▶ [Aim]:
Continue the piece about the sound design of TRON Lightcycle / Run, starting after its last sentence, which ends "getting the sounds of the lightcycle right."

───── Selection

Moran adds: "It's one thing when you’re experiencing it as a guest for the first time. But when you’re on the team and you know what it's going to do and you’re just trying to get it to work, and then when it does, there is an audible gasp. That's when the whole project team is hit with that emotional moment.

"Even though they know it's coming, when it all comes together for the first time, you’re still blown away."

The sound team needed a huge vocabulary of unique material belonging to the world of TRON, in order to truly immerse visitors in this world.

"We worked with some incredible sound artists," says Herrington. "There's a difference in sounds created for films and sounds created for an environment where guests are immersed in something they ride on or something they walk through, something that has to make them believe they are really in this place."

For example, the sounds of the TRON lightcycle in the films only last a few seconds.

"We needed our guests to feel like they are in the story. They get to ride a lightcycle, so it needed to sound authentic. We used the effects that the guests know from the films as a style guide. Then we created new believable sounds that live in the computerised world of TRON Lightcycle / Run."

There are many iconic things in the films, but the team used them to create a whole new sound palette for the attraction.

For example, one of the biggest challenges was getting the sounds of the lightcycle right.

──────────
───── Supplied records

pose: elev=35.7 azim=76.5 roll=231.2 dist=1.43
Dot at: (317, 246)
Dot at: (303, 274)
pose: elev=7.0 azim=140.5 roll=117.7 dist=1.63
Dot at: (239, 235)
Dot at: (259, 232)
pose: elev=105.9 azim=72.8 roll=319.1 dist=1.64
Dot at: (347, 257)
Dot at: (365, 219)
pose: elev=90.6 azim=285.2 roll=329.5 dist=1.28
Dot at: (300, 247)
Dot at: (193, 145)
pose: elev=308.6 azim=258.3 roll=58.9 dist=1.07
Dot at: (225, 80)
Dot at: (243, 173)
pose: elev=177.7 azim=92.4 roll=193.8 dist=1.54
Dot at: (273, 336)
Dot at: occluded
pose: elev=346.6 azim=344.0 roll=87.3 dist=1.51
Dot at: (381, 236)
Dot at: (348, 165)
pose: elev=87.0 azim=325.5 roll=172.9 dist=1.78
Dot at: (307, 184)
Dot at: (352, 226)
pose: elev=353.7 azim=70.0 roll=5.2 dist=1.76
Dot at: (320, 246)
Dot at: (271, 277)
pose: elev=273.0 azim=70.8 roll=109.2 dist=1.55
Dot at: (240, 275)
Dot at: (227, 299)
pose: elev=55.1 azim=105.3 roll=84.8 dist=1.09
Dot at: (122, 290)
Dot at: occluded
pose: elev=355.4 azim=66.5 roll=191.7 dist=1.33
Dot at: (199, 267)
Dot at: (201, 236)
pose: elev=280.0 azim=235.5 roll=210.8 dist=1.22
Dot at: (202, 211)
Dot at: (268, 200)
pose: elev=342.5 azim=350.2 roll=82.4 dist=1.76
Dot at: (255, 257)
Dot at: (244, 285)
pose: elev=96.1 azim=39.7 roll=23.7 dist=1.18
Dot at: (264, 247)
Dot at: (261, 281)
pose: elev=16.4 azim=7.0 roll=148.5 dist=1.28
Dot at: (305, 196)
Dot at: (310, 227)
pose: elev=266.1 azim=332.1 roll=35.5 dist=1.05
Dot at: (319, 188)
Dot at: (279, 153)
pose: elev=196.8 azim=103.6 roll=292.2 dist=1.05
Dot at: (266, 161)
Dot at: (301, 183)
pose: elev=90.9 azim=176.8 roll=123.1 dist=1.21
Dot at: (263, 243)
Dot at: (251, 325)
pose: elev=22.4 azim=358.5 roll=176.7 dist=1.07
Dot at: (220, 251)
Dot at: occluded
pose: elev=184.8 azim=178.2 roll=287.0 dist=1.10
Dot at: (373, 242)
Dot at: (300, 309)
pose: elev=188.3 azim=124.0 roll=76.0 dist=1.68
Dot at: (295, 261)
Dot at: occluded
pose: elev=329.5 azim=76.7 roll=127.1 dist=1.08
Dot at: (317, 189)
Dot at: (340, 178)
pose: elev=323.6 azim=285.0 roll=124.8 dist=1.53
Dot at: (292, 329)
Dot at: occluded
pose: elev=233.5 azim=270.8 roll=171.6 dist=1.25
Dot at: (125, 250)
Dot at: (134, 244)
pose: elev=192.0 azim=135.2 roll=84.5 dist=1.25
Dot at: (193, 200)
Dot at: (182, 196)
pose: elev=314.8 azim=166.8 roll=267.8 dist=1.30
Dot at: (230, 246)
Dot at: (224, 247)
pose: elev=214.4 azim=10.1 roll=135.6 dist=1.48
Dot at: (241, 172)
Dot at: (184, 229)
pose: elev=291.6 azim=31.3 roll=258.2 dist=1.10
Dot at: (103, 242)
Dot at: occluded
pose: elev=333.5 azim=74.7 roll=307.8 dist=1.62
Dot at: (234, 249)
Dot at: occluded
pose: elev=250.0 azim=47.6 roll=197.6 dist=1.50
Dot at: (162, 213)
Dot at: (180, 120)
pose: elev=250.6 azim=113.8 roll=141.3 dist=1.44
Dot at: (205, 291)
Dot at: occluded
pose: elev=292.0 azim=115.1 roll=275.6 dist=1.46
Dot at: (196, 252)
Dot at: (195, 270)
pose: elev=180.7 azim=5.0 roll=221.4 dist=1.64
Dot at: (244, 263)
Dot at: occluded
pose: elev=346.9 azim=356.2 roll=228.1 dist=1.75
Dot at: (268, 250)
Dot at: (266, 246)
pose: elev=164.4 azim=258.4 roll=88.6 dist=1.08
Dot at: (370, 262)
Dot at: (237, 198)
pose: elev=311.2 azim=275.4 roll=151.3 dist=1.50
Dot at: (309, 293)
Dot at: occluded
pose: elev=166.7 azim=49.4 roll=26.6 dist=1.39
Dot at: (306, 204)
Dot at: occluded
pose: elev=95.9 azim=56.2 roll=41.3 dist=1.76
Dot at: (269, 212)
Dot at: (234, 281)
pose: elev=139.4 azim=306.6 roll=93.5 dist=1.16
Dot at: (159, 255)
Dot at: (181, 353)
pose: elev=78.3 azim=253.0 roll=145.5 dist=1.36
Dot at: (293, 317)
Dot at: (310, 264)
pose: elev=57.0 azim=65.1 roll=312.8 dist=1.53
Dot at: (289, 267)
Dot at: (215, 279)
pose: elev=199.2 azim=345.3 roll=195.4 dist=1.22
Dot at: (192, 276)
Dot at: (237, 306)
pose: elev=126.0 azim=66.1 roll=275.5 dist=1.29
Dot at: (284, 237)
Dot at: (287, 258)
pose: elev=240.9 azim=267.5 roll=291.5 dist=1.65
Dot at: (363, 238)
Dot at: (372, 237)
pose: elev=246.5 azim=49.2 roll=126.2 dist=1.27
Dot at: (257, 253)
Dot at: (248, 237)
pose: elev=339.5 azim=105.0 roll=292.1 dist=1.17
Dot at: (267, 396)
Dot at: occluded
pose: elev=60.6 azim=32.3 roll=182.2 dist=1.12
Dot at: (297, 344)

──────────

▶ [Result of this exercise]:
"People have a vision and a memory of what the lightcycle was," says Herrington. "So, we had to do something faithful to it. We rented the same type of motorcycle originally used in making the film. Jonathan got on it and put it through its paces on a monitor, and then we took those recordings and processed them through modular synthesisers. That gave us the kind of sounds that we wanted the lightcycle to make."

However, the motorcycle alone still lacked some magic.

"So, our sound artist created a device that played with various kinds of metal objects along with the speed and the pressure in real-time against what Jonathan did on the bike and processed that through a variety of analogue synths.

"The result was that we got a whole different game-like unearthly quality from that motorcycle. We’ve taken something organic as the root element. But with the electronic processing, we’ve given it a whole new sonic image."

For this project, electronic sounds are an important element because they feature heavily in the film. However, the team needed these sounds to feel believable in this environment.

"So, we grounded all those things and anchored them with an organic physical sound first," explains Herrington. "That makes them more believable and helps them belong to the physical world the guests are experiencing. At the end of the day, it's got to feel like they’re really on a lightcycle.

"It's not difficult to make cool sounds. What's difficult is making cool sounds that are believable and feel like they belong in a computerised world."

Herrington also talks about the beds and ambiences that the team created to make guests believe that they are in that world:

"Again, we didn't use synthesisers to create those sounds. That is because synthesisers are cold; they’re not organic and they’re not believable in the real world. Our sound artists took some recordings of ribbon spring steel under high tension. Using proximity microphone techniques, we got some amazing sounds. Even the raw sounds before they were processed were unearthly. They’re rich, they’re emotionally captivating and they’re intriguing.

"Also, some recordings were done with buckets and steel plates and all kinds of items, focusing on the resonant frequencies of those items to the greatest advantage.

"The processes were unconventional, but the results were quite astounding."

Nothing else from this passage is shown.